I get to the town and that evening, when the field workers came back to town - the trucks would carry them out to the country to work on the farms and they'd bring them back into town in the evening - they'd get off the truck and drink whiskey and beer, you know. When they'd get there, I'd be playing on the street. They'd say, "Didn't I see you walking down the highway?" I said, "I come down that away." A man says, "I didn't know you were that good. I just thought you were somebody walking with a guitar." He'd be the first one that gave me a quarter. So people don't never know what you can do.

NEA: Do you think the students face any challenges continuing the tradition, the blues music?

MR. EDWARDS: Well I'm telling you, blues music it's not going to go. I don't care how much rock-n-roll and how much rap you got, there's always going to be somebody playing the blues. The blues is a truthful thing. Blues is just like a story. It's like you're going to school. Blues is not going to go nowhere. It may slow down but it ain't going no where. We got too many young blues players playing the blues now,, twenty-five and thirty years old playing the blues and they're not going to quit.

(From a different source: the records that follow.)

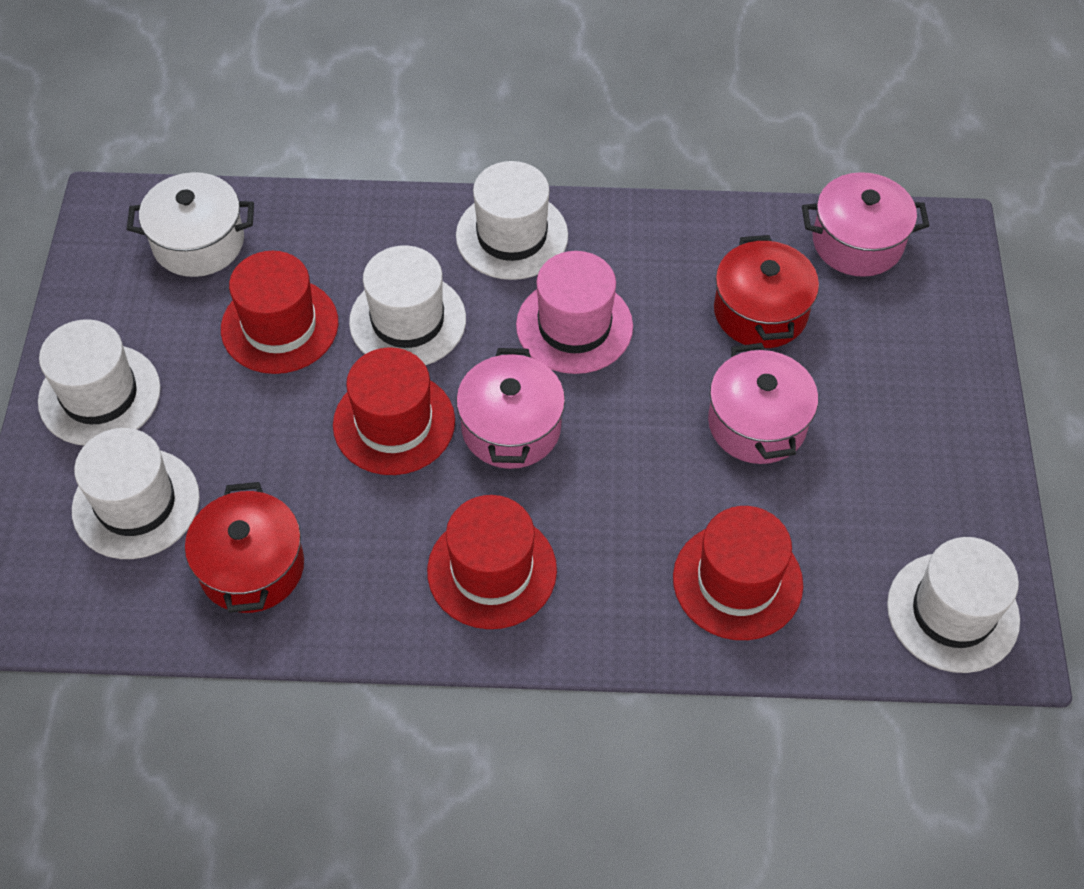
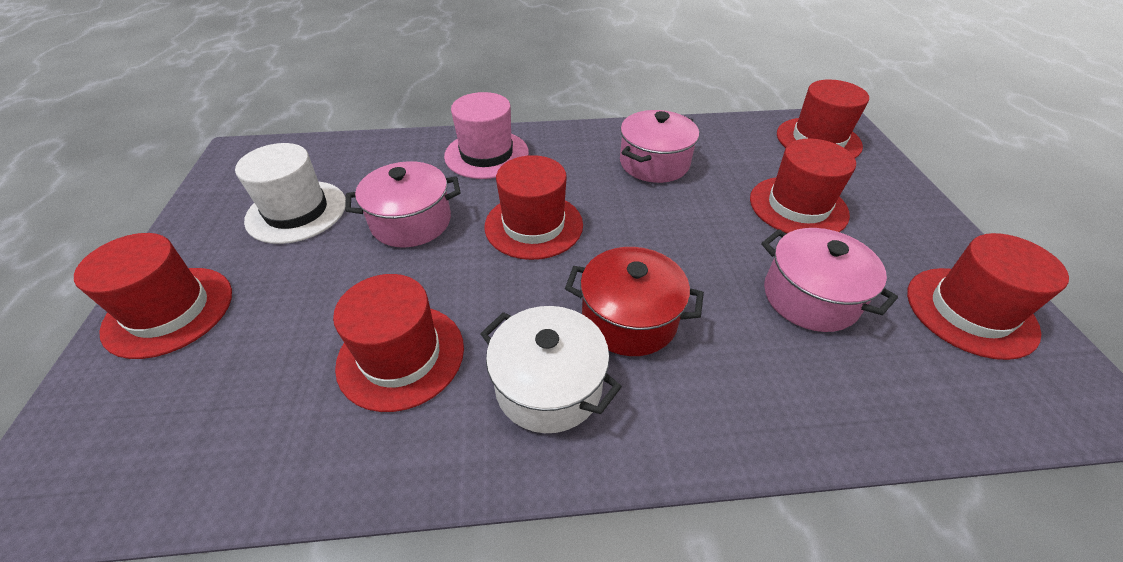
red hat: 4 -> 6
red pot: 2 -> 1
white hat: 5 -> 1

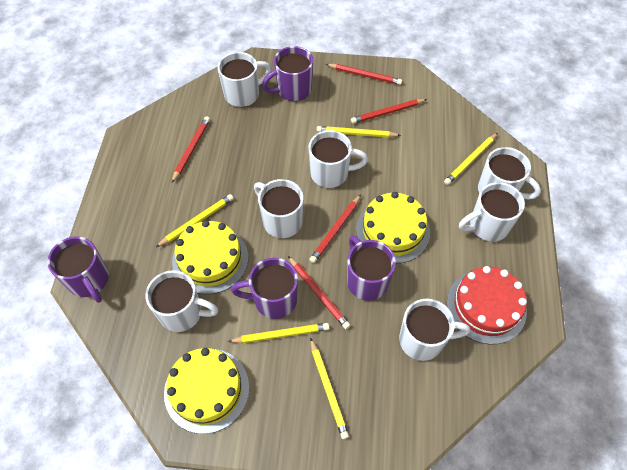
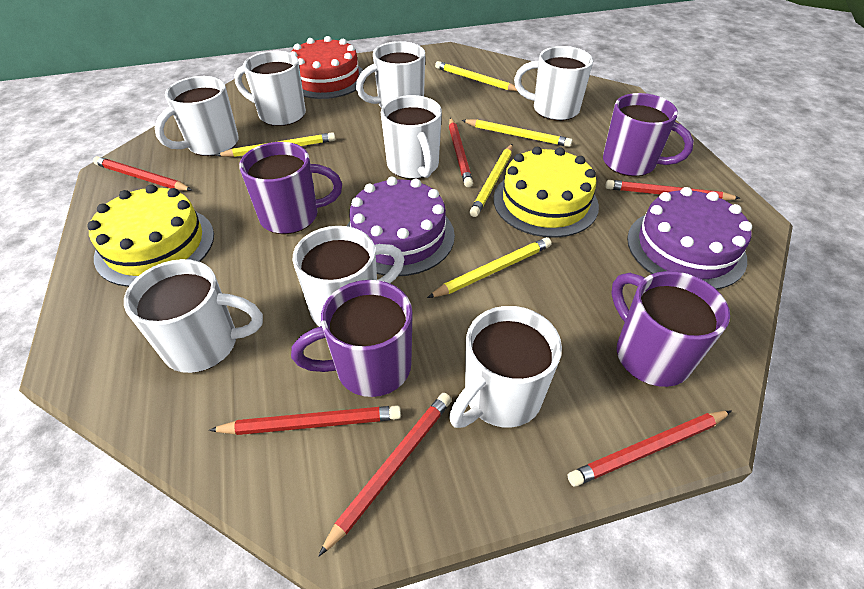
purple cake: 0 -> 2
red pencil: 5 -> 6
white mug: 7 -> 8
yellow cake: 3 -> 2

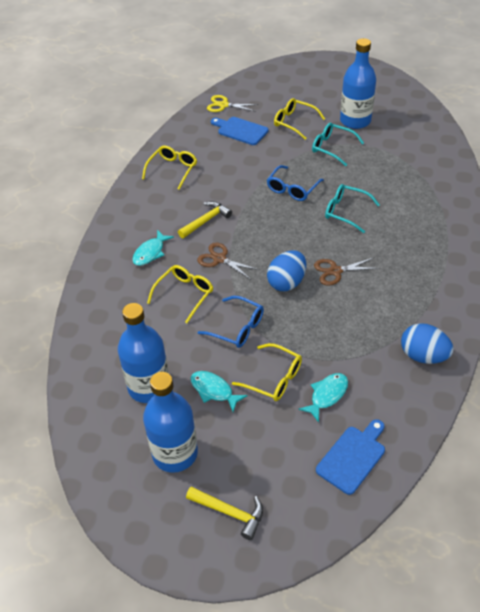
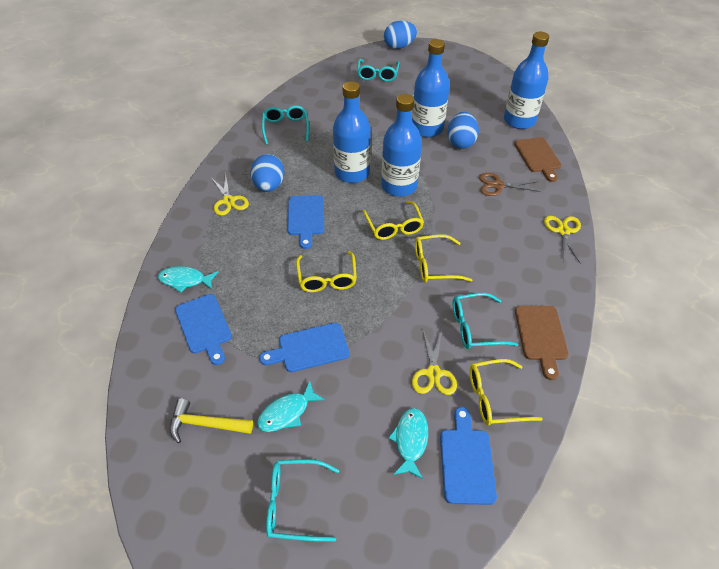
blue bottle: 3 -> 4
blue cutting board: 2 -> 4
blue egg: 2 -> 3
blue glasses: 2 -> 0
brown cutting board: 0 -> 2
brown scissors: 2 -> 1
turquoise glasses: 2 -> 4
yellow hammer: 2 -> 1
yellow scissors: 1 -> 3

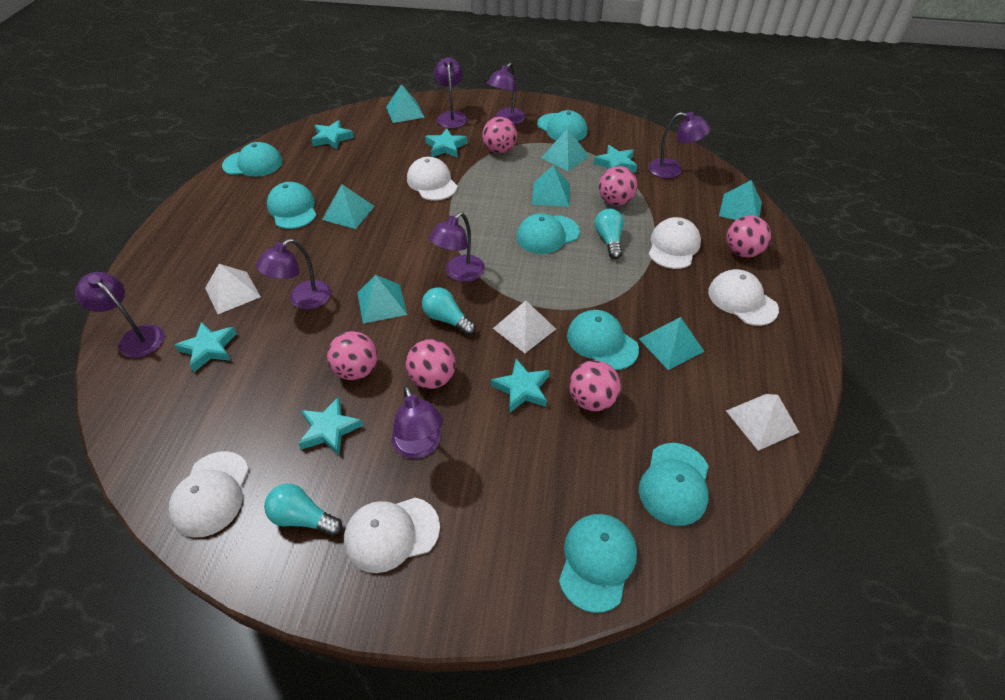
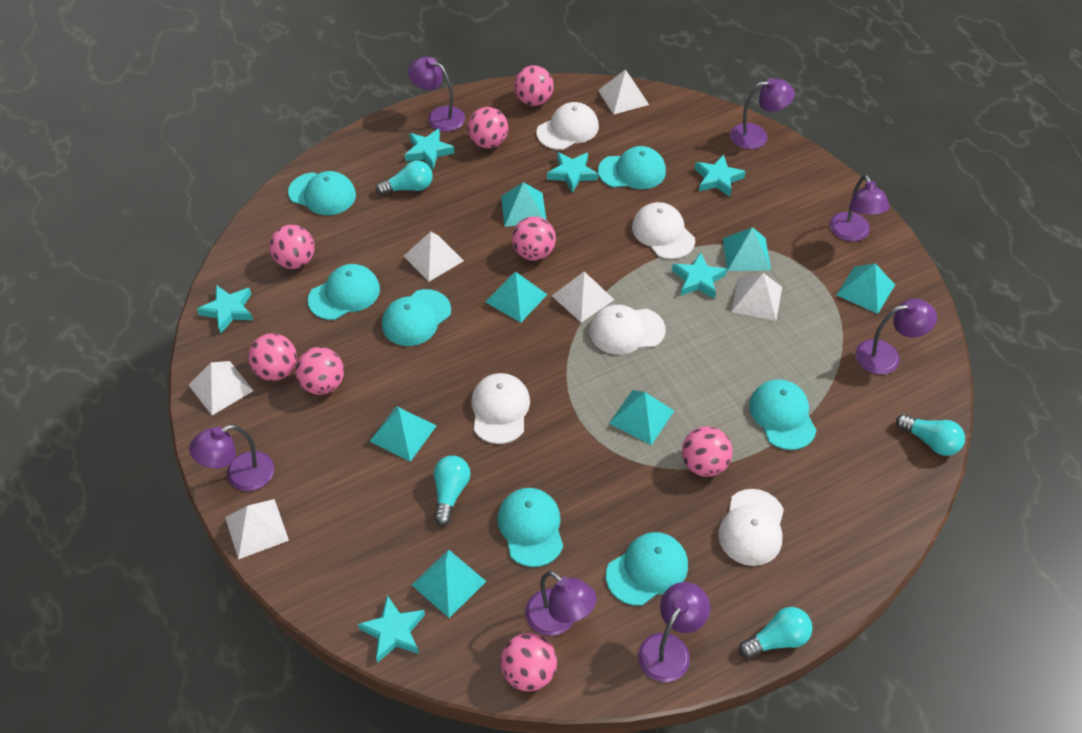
pink ball: 6 -> 8
turquoise light bulb: 3 -> 4
white pyramid: 3 -> 6

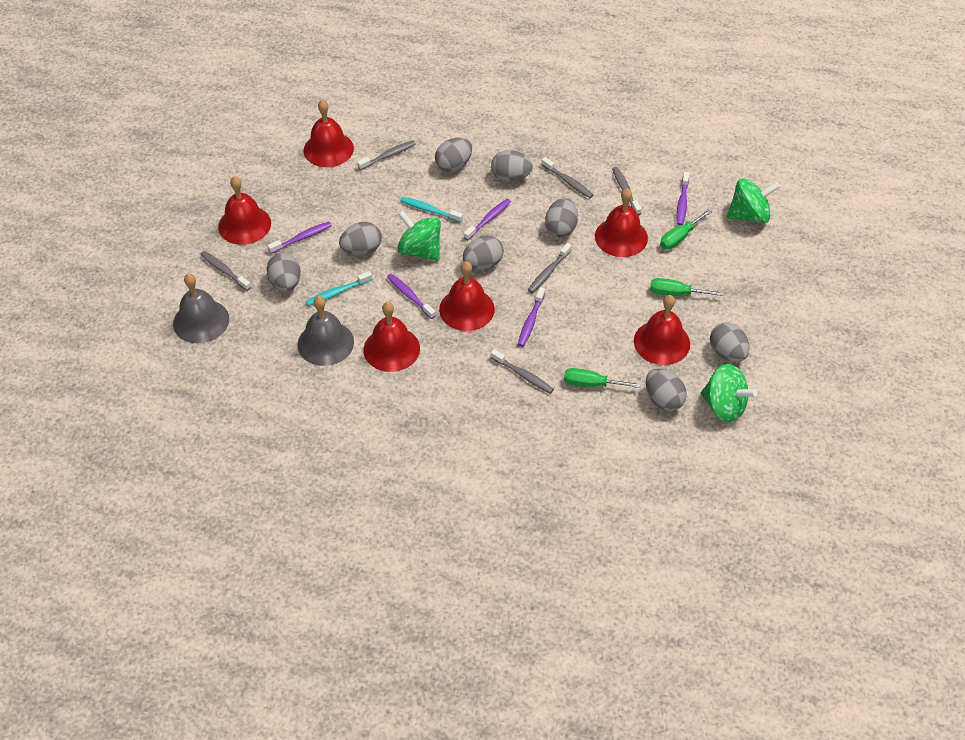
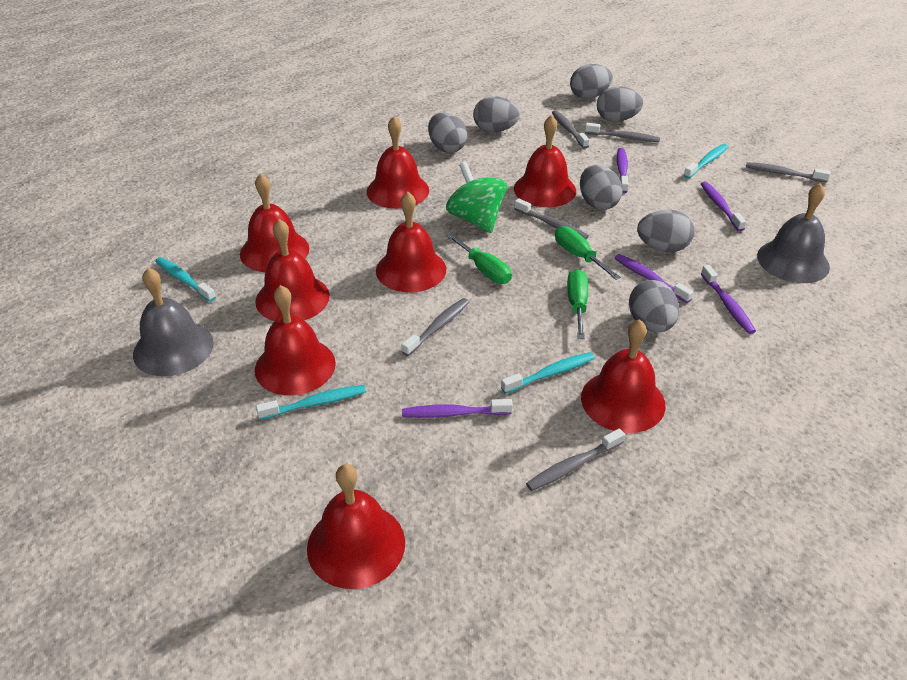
green spinning top: 3 -> 1
grey egg: 8 -> 7
red bell: 6 -> 8
turquoise toothbrush: 2 -> 4

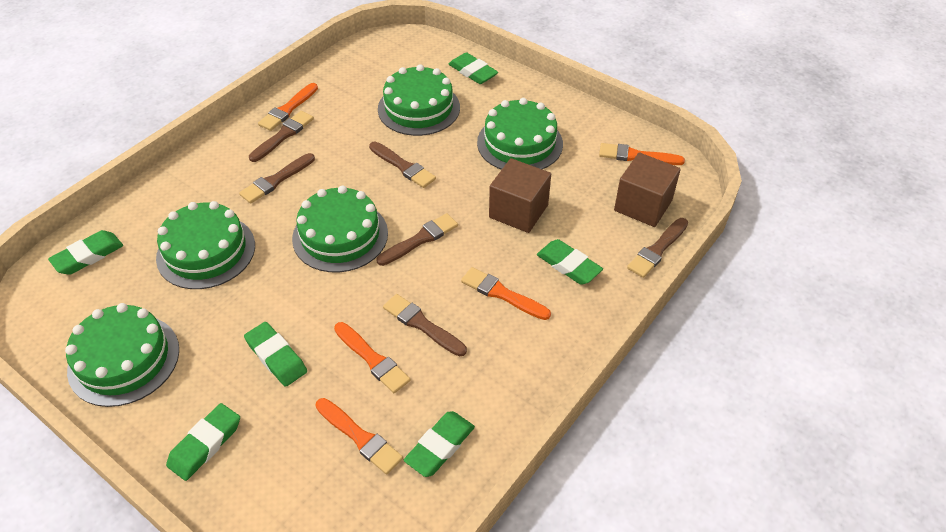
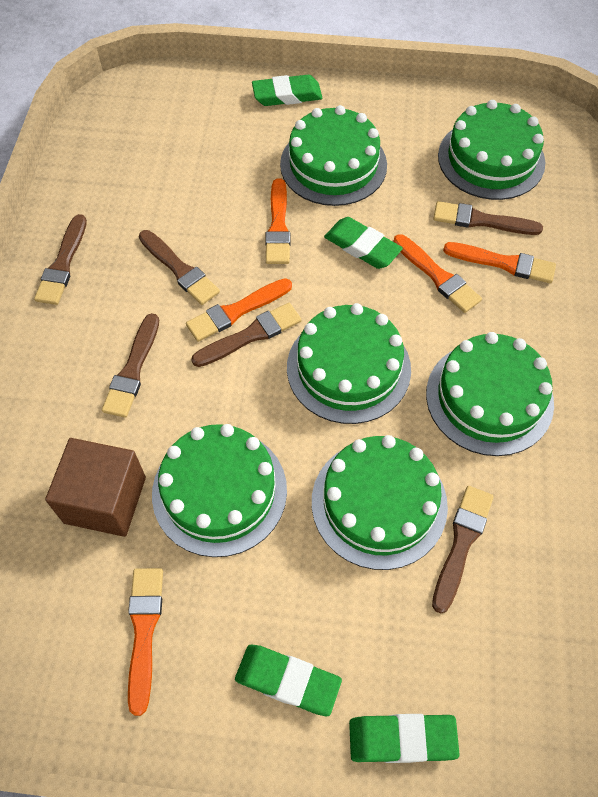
brown cube: 2 -> 1
green cake: 5 -> 6
green eraser: 6 -> 4

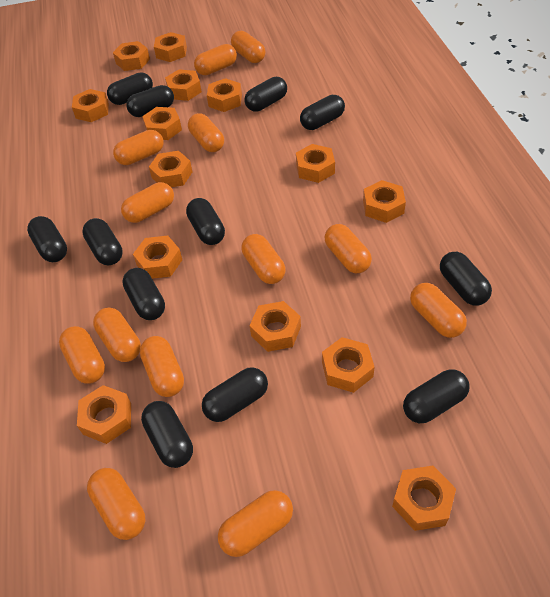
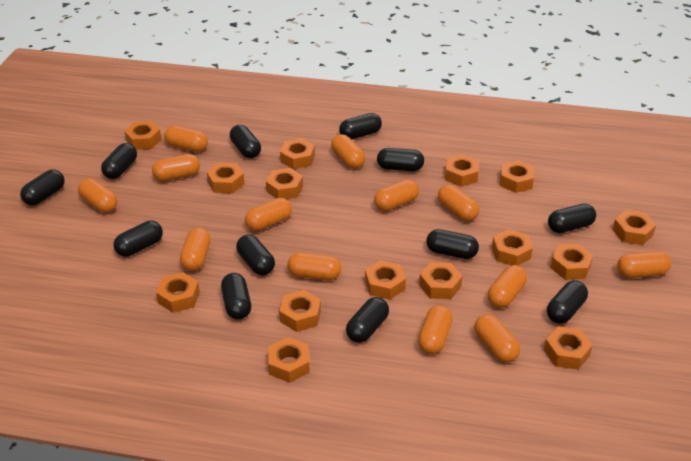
orange nut: 14 -> 15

NEA: Now can you tell me what blues music has meant to you?

MR. EDWARDS: Well, in the later years blues music has done a lot to me and lots for me. I've been everywhere I've wanted to go playing the blues. I've been in China. I've been in Tokyo, Japan. I've been in Germany. I just left Germany three weeks ago. I've been in Finland. I don't know how many places I've been in Switzerland, Sweden, I've been all over there. I've been in Ireland, Belfast and Dublin. So I've been everywhere. I've been all over the world playing the blues.

NEA: I just had one final question. I was hoping you could tell me what you're looking forward to at the awards ceremony in DC?

MR. EDWARDS: I got five guitars but I don't know what to bring. I got a straight, electric, I don't know what to bring.

NEA: What are you looking forward to the most?

MR. EDWARDS: Well I'm looking forward to doing the best I can and enjoying it. That's the best.